**WORK TO COMPLETE**
Copy out the part of the items that opens with the line containing "Adam Sajduda" and closes with the line containing "organizatora po opublikowaniu oficjalnych", including both of those lines.

**Saved data entries**

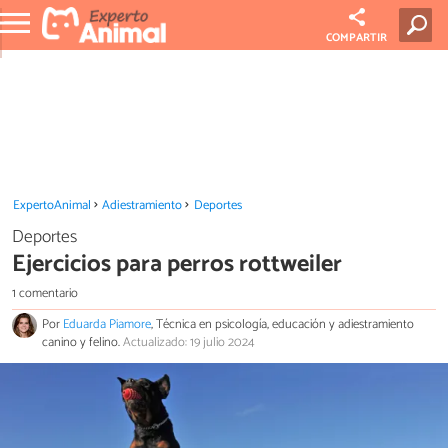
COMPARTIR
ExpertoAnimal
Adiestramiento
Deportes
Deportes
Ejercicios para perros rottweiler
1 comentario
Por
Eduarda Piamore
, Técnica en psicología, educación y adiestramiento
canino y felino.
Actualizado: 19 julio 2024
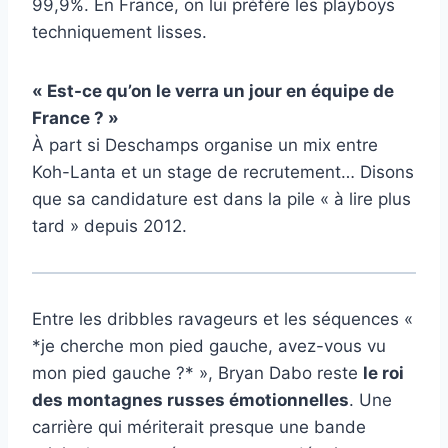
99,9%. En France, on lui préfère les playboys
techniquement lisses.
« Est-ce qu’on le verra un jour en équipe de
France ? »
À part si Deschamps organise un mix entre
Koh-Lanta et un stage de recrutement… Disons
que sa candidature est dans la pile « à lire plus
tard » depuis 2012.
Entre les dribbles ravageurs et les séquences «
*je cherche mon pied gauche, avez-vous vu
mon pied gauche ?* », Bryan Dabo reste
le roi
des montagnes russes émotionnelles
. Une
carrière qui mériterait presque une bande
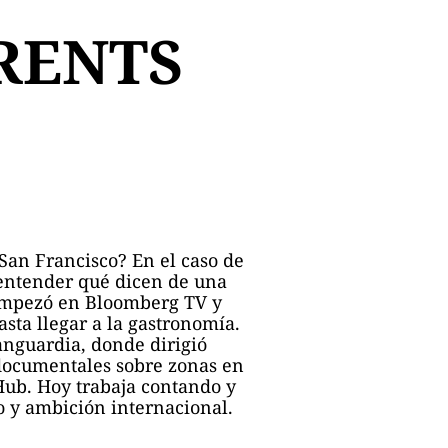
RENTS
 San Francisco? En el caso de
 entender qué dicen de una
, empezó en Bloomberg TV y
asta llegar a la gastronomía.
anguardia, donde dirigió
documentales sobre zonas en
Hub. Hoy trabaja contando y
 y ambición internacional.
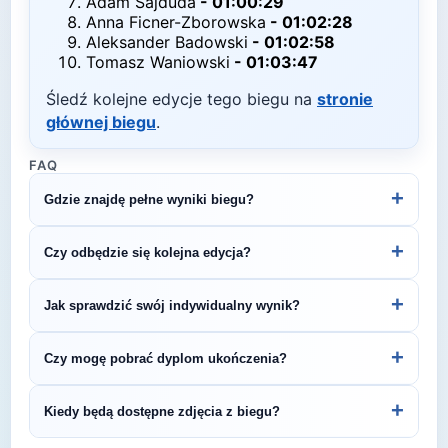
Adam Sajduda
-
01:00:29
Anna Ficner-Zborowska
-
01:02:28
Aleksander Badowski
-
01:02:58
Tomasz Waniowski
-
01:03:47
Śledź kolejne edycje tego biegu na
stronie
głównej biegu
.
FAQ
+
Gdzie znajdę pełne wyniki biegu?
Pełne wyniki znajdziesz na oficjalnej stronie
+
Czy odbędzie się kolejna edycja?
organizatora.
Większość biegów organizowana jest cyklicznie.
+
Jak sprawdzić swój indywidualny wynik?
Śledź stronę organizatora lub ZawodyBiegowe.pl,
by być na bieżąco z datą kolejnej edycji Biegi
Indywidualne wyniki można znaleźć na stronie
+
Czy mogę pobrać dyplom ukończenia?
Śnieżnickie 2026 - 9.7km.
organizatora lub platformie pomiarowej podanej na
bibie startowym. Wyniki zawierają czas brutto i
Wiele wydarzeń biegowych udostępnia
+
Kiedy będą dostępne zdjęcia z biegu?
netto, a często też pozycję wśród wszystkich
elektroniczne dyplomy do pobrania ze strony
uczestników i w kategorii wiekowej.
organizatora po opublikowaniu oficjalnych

--

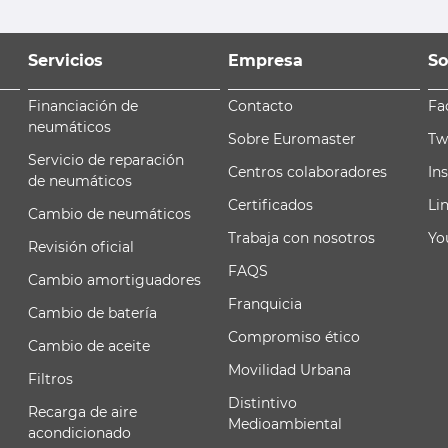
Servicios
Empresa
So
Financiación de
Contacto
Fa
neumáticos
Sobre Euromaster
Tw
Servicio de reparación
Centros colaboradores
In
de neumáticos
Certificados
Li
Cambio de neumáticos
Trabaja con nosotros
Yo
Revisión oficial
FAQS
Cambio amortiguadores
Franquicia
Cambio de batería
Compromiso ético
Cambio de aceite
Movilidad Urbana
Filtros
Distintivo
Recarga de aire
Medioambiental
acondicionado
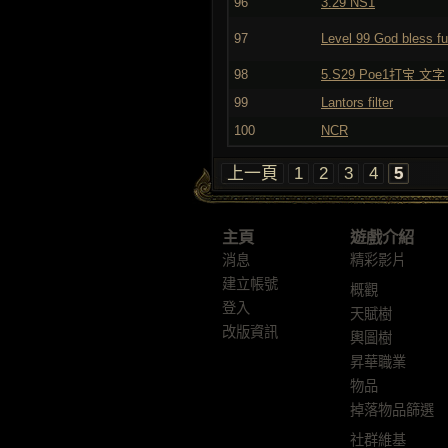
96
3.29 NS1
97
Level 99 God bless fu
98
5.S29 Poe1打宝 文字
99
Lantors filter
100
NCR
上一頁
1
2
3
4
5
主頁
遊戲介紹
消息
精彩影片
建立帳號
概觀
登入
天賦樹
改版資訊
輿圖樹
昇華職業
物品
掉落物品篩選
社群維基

**WRITTEN ANSWER**
Adam Sajduda
-
01:00:29
Anna Ficner-Zborowska
-
01:02:28
Aleksander Badowski
-
01:02:58
Tomasz Waniowski
-
01:03:47
Śledź kolejne edycje tego biegu na
stronie
głównej biegu
.
FAQ
+
Gdzie znajdę pełne wyniki biegu?
Pełne wyniki znajdziesz na oficjalnej stronie
+
Czy odbędzie się kolejna edycja?
organizatora.
Większość biegów organizowana jest cyklicznie.
+
Jak sprawdzić swój indywidualny wynik?
Śledź stronę organizatora lub ZawodyBiegowe.pl,
by być na bieżąco z datą kolejnej edycji Biegi
Indywidualne wyniki można znaleźć na stronie
+
Czy mogę pobrać dyplom ukończenia?
Śnieżnickie 2026 - 9.7km.
organizatora lub platformie pomiarowej podanej na
bibie startowym. Wyniki zawierają czas brutto i
Wiele wydarzeń biegowych udostępnia
+
Kiedy będą dostępne zdjęcia z biegu?
netto, a często też pozycję wśród wszystkich
elektroniczne dyplomy do pobrania ze strony
uczestników i w kategorii wiekowej.
organizatora po opublikowaniu oficjalnych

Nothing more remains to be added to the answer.